By 1860, enslaved people were 45% of the state population in Alabama. When chattel slavery ended in 1865, racial terror lynching emerged as a lawless and tragic form of violence against Black people used to maintain racial hierarchy. Black people accused of violating social customs, seeking economic and political autonomy, or committing alleged crimes—even when there was no evidence tying the accused to the offense—were often victims of racial terror lynching.

Based on EJI’s Lynching in America and Reconstruction in America research, EJI has documented nearly 6,500 racial terror lynchings in America between 1865 and 1950. Millions of Black Americans were victimized by this violence, many of whom fled to the urban North and West. Some 360 lynchings of Black people by white mobs have been documented in the state of Alabama.

Community Remembrance Project

The Community Remembrance Project is part of our campaign to recognize the victims of lynching by collecting soil from lynching sites, erecting historical markers, and developing the National Memorial for Peace and Justice, which acknowledges the horrors of racial injustice.
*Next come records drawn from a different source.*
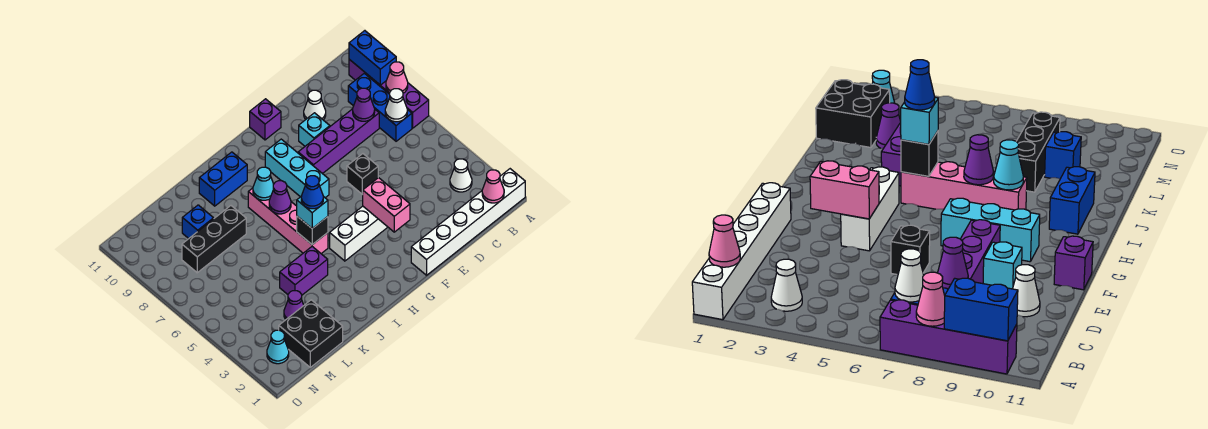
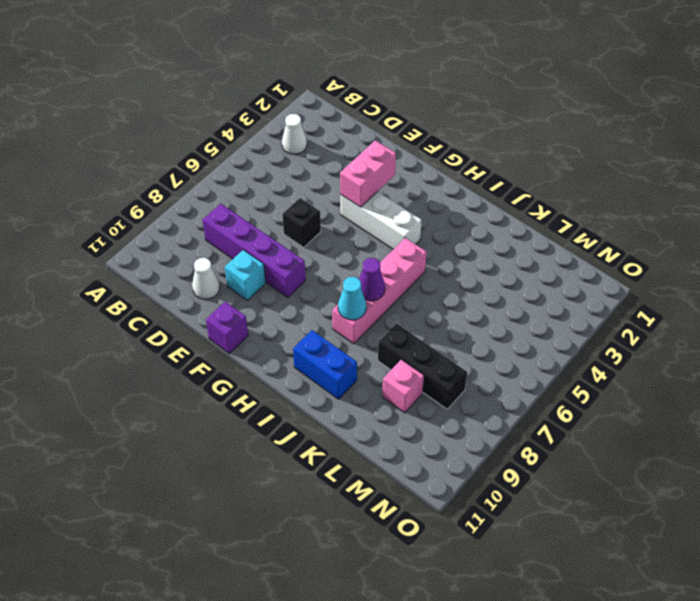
pink 1x1 brick [382,359,424,413] -> blue 1x1 brick [182,205,214,238]
none -> white 1x6 brick [411,169,525,275]
none -> purple 1x4 brick [349,59,429,128]
none -> blue 1x3 brick [348,73,412,141]
none -> cyan 1x3 brick [265,139,329,198]

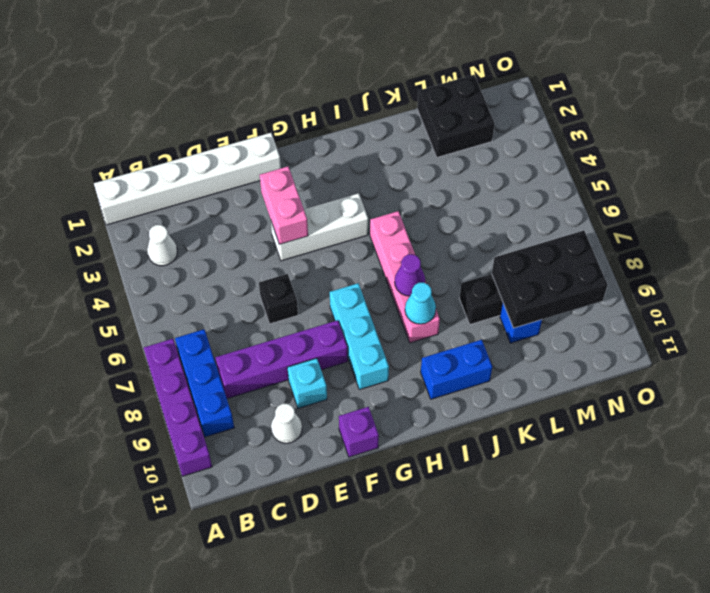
black 2x3 brick [492,231,607,328] -> none
none -> purple 1x2 brick [280,247,328,295]
none -> purple 1x1 cone [284,291,304,319]
none -> cyan 1x1 cone [267,330,289,364]
none -> pink 1x1 cone [386,62,408,93]

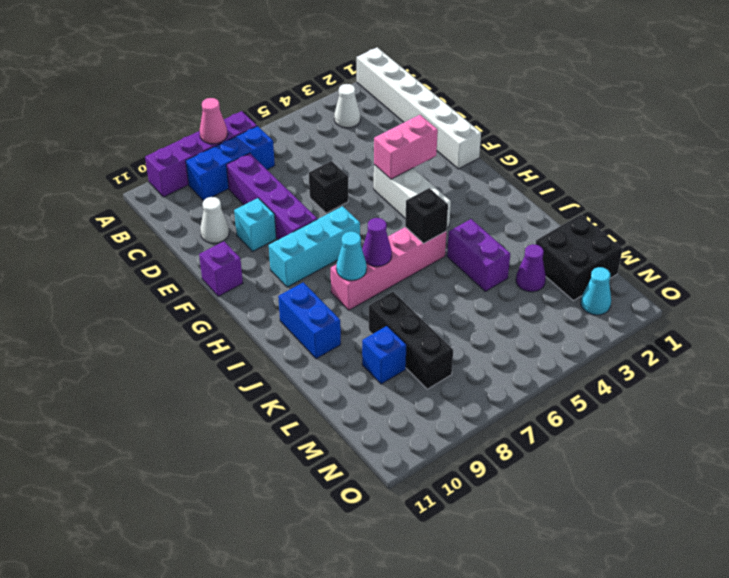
none -> blue 1x2 brick [349,31,396,85]
none -> pink 1x1 cone [482,170,504,203]
none -> white 1x1 cone [385,89,407,122]
none -> purple 1x1 cone [353,88,375,121]

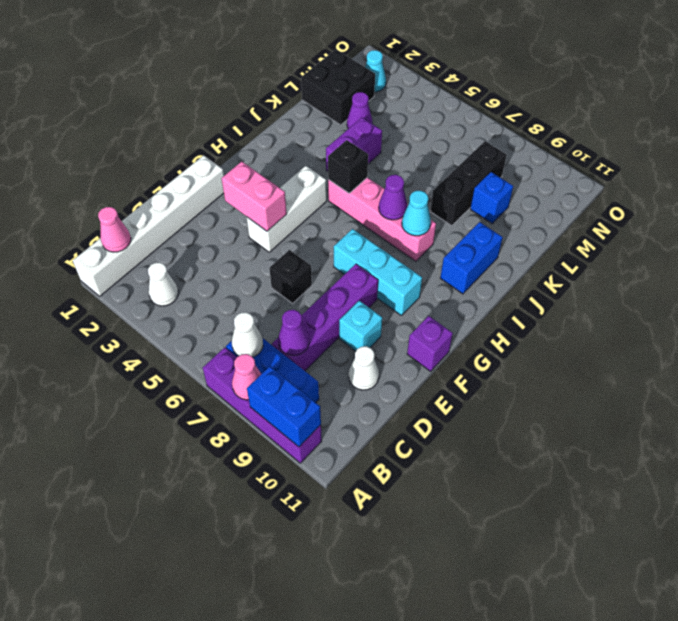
none -> cyan 1x1 brick [297,196,328,228]
none -> blue 1x1 cone [301,176,323,209]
As part of our effort to help towns, cities, and states confront and recover from tragic histories of racial violence and terrorism, EJI is joining with communities to install historical markers in communities where the history of lynching is documented. The narrative historical marker in Opelika is among dozens of narrative markers sponsored by EJI to date.

We believe that understanding the era of racial terror is critical if we are to confront its legacies in the challenges that we currently face from mass incarceration, excessive punishment, police violence, and the presumption of guilt and dangerousness that burdens people of color today.